By David Poland poland@moviecitynews.com
Page Six, Medved Will 'Che' Anything to Get at Soderbergh
While beady-eyed conservative ideologues have long been the Post’s stock in trade, it takes a special kind of hack to tee off Page-Six style on Steven Soderbergh. The gossip insitiution, which test-drove over the filmmaker’s reputation last fall for no apparent reason (and inaccurately, at that), continues its reactionary blastback today with right-wing critic Michael Medved lashing out at Soderbergh’s Che Guevara biopic, which is now shooting in New York:
“I think to romanticize a mass killer and commie thug is terribly sad. With The Motorcycle Diaries [a recent release about the young Che], at least they could say it was about when he was a young man – before he had power and abused it. But it sounds like this film will be like the 1969 Che movie, with Jack Palance as Fidel Castro and Omar Sharif as Che, which was one of the worst movies ever made.”
Medved continued: “I don’t imagine this film will be a smash with [Cuban exiles] in South Florida, where many people know about the real Che Guevara and his legacy.”
The Page Six crew also grabs reaction from a jaded Cuban-American National Foundation spokeswoman, who gives Soderbergh a typically Post-y, backhanded benefit of the doubt:
“Even in history books, these things aren’t properly documented, so we’d be surprised if this movie does portray the truth accurately. But [Soderbergh] is a great filmmaker, so we’ll wait and see.”
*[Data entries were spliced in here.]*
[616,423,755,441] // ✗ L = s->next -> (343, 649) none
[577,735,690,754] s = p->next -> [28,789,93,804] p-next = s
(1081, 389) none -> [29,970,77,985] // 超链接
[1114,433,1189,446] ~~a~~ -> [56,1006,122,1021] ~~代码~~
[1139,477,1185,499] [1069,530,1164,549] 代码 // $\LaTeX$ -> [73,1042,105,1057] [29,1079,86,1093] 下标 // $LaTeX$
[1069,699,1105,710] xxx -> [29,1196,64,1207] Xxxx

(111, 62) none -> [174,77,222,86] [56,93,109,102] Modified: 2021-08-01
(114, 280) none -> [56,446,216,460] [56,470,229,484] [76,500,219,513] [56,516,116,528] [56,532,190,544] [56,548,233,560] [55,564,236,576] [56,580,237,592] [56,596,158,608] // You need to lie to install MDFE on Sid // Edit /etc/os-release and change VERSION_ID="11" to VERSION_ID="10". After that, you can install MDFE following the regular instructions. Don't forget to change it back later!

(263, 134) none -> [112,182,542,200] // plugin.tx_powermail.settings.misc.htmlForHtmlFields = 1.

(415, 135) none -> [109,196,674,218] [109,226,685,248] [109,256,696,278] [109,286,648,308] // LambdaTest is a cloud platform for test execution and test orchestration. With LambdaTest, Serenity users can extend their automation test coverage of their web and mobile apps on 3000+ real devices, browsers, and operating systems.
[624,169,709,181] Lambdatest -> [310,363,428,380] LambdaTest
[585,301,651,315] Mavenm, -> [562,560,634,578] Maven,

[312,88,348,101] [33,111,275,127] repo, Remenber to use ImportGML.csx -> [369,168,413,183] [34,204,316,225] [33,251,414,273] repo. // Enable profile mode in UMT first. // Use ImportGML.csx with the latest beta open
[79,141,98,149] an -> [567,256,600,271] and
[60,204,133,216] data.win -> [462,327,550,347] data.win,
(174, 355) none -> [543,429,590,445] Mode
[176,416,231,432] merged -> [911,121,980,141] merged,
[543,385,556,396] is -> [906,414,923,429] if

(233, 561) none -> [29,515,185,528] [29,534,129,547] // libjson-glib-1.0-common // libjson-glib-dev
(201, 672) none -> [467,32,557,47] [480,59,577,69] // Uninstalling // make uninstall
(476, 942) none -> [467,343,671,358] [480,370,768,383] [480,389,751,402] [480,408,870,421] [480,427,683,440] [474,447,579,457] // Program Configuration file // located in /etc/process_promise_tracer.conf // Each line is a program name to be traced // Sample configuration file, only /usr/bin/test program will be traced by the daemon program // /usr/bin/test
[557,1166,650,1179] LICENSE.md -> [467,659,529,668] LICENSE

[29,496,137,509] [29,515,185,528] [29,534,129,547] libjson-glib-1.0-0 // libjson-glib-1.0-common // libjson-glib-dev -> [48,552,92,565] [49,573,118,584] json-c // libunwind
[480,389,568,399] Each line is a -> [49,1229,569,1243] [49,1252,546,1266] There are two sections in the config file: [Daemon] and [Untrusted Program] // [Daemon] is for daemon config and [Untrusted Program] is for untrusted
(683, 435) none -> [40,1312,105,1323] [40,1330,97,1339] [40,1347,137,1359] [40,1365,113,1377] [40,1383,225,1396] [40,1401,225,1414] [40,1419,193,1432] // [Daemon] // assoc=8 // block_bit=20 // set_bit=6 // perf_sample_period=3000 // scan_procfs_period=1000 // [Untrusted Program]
Right. The New York Post, on the other hand, clearly has Guevara’s (and Soderbergh’s) legacy “properly documented” and burnished to a glowing crystalline luster. Let us hope that whoever is handling “historical consultant” credits for Focus Features is paying attention.
Films in the past have glorified Che a little too much. The problem is some kids out there (who wear the shirt thinking its cool without and knowledge of who he is) think all these movies are fact. When they’re not. I hope Soderbergh actually shows the real Che.